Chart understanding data
- - - - - - -

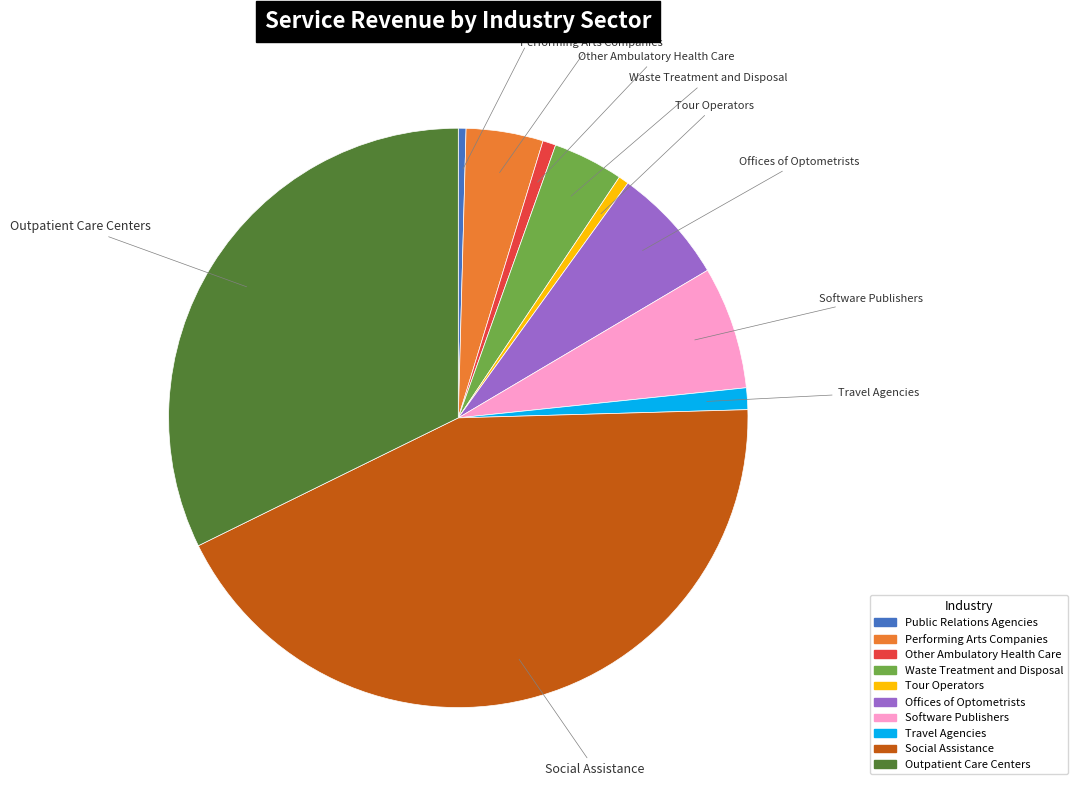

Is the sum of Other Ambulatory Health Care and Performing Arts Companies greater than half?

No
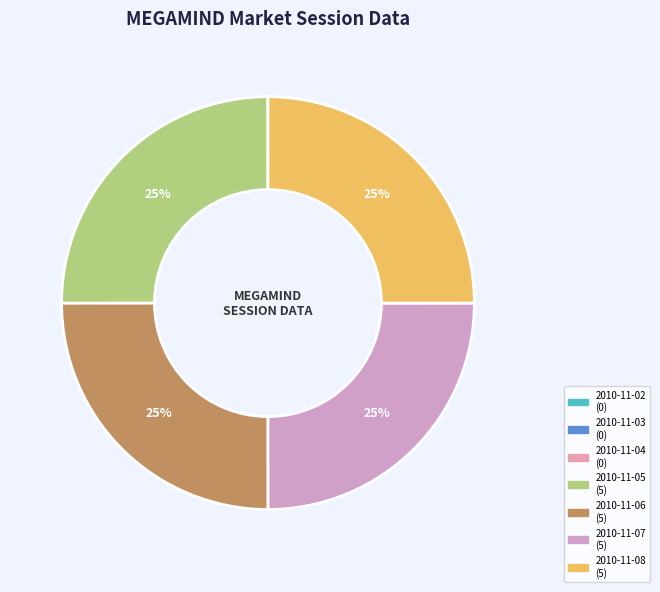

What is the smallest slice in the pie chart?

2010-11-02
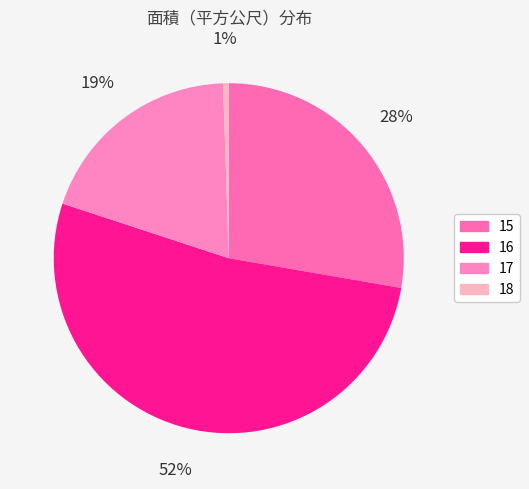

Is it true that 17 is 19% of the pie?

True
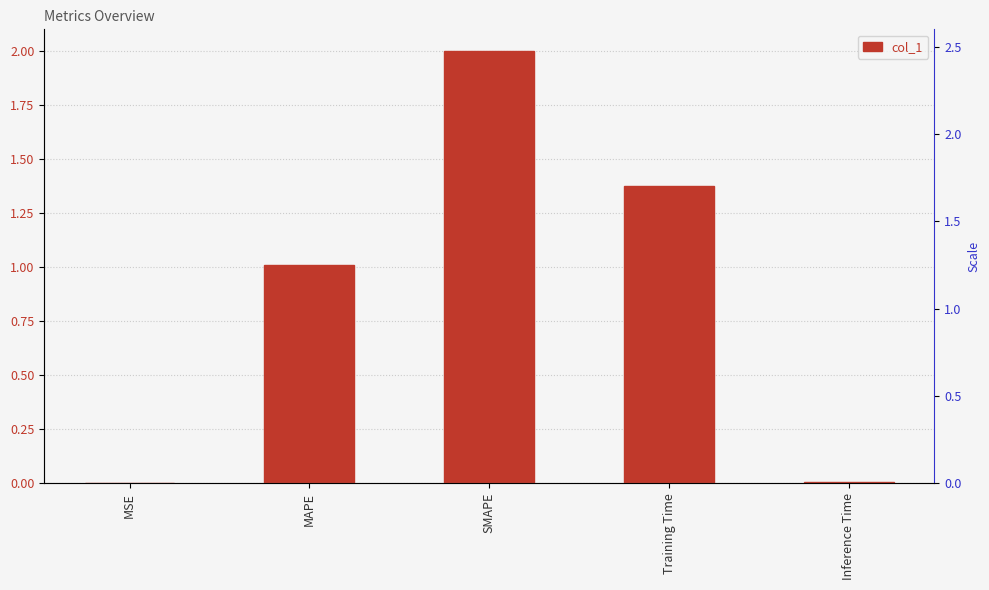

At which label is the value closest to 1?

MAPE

- - - - - - -

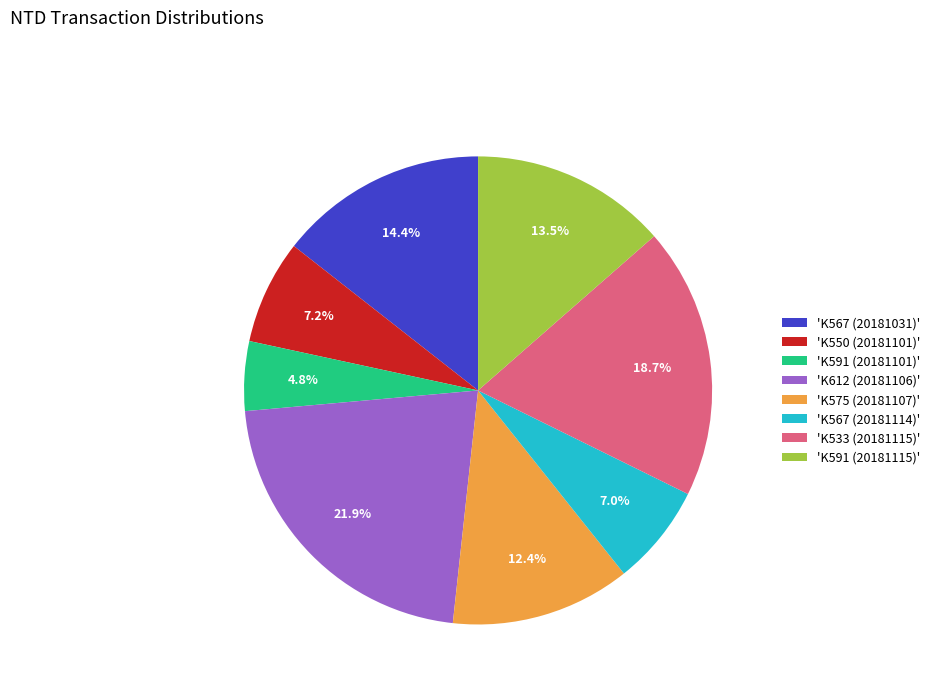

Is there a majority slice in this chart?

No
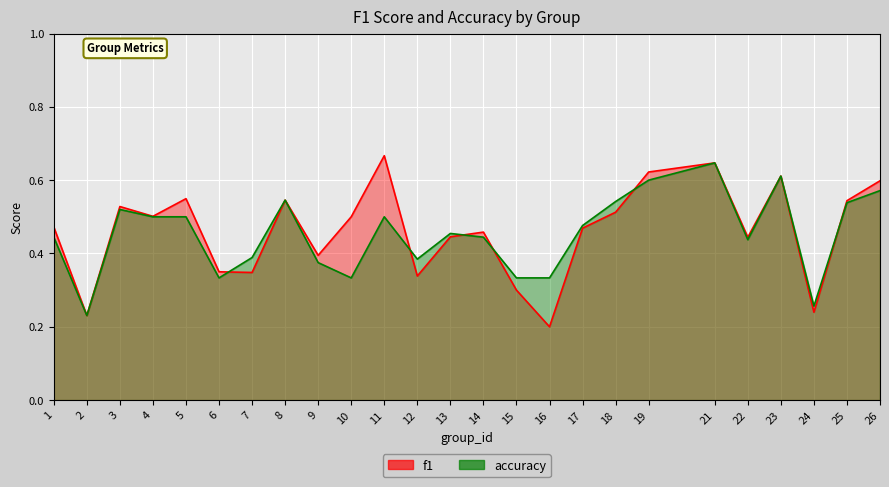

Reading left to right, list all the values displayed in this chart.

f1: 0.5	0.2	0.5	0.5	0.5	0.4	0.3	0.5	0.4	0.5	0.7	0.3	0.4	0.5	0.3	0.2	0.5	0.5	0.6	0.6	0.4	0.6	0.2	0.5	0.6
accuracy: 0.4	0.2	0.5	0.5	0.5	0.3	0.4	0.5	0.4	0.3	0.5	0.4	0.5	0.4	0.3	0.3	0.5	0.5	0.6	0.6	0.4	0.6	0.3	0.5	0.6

- - - - - - -

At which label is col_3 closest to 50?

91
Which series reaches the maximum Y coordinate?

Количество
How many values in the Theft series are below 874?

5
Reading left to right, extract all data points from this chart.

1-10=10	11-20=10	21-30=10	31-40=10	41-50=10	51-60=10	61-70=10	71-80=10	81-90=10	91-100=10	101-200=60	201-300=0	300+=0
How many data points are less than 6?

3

- - - - - - -

## What is expected
Find each line in the listing above that contains the word "closest", matching case exactly, and copy those lines.

## Solution below
At which label is the value closest to 1?
At which label is col_3 closest to 50?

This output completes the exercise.